◆ INPUT FOR THIS TASK
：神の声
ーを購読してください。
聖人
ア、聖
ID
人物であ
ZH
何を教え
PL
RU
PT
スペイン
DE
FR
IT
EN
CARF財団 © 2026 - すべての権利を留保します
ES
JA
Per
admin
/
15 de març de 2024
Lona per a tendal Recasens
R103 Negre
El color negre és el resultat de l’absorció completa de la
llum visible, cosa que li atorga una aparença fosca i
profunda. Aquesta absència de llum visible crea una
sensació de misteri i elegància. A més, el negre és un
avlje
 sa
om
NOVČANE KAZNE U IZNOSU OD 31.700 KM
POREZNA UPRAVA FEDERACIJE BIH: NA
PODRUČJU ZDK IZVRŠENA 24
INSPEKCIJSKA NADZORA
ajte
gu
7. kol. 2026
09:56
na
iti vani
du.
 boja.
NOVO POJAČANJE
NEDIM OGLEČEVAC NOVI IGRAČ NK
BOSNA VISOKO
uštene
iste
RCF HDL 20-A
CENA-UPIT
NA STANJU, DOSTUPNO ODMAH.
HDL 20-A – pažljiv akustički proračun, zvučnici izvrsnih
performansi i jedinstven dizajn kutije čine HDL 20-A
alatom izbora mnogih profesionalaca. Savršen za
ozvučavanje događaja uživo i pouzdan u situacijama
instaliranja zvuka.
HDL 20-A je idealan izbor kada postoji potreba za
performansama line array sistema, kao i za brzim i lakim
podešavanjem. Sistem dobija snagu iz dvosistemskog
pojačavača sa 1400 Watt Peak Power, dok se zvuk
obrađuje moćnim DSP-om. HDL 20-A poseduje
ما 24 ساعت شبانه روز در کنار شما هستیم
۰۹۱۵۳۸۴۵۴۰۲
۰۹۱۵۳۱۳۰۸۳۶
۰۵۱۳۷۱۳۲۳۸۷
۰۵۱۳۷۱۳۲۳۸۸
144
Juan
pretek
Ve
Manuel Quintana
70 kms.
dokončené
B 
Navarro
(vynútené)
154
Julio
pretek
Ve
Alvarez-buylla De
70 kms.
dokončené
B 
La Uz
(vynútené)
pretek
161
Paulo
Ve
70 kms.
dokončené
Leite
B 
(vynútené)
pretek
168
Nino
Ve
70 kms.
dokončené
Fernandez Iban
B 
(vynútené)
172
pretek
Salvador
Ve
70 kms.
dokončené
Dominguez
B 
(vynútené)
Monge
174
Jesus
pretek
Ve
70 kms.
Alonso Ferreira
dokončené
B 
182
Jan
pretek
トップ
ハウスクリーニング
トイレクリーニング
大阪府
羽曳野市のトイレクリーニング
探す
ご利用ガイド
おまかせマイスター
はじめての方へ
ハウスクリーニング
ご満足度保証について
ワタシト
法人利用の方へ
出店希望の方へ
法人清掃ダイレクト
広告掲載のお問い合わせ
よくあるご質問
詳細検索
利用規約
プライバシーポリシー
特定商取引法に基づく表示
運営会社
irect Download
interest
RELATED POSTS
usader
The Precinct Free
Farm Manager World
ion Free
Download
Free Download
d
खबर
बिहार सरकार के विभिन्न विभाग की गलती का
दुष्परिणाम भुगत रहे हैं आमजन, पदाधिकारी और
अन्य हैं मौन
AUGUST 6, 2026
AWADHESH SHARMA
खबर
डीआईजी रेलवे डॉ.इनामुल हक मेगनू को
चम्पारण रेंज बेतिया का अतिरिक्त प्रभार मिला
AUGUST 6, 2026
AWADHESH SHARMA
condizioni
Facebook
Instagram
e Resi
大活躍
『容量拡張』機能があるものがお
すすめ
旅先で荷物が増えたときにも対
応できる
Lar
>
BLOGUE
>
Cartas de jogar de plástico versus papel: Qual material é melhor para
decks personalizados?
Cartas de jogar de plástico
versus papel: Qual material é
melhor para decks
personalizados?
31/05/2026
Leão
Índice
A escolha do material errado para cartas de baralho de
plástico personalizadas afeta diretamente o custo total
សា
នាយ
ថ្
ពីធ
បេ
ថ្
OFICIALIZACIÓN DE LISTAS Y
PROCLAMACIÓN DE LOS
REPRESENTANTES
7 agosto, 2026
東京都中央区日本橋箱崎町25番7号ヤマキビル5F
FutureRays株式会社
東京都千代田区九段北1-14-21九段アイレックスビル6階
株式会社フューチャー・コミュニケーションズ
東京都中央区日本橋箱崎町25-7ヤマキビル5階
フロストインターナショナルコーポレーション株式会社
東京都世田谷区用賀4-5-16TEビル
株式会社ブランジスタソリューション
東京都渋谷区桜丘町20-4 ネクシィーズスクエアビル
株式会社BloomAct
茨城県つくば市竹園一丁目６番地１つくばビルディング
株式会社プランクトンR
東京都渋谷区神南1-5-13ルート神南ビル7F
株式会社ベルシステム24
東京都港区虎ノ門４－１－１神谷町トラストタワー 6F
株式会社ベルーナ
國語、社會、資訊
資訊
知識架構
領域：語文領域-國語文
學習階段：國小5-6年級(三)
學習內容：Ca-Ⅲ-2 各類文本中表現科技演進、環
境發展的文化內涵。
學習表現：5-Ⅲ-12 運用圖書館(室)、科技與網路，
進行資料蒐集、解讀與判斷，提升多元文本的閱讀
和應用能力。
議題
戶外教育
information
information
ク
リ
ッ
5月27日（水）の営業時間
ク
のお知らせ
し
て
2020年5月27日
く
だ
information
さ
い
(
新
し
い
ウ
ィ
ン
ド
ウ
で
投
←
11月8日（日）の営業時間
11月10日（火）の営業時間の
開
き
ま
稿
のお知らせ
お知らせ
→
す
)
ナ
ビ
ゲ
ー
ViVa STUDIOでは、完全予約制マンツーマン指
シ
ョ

◆ YOUR INSTRUCTIONS
Which lines in the material above contain the string "para"? Gather every one of them.

◆ SOLVED EXERCISE
Cartas de jogar de plástico versus papel: Qual material é melhor para
melhor para decks
A escolha do material errado para cartas de baralho de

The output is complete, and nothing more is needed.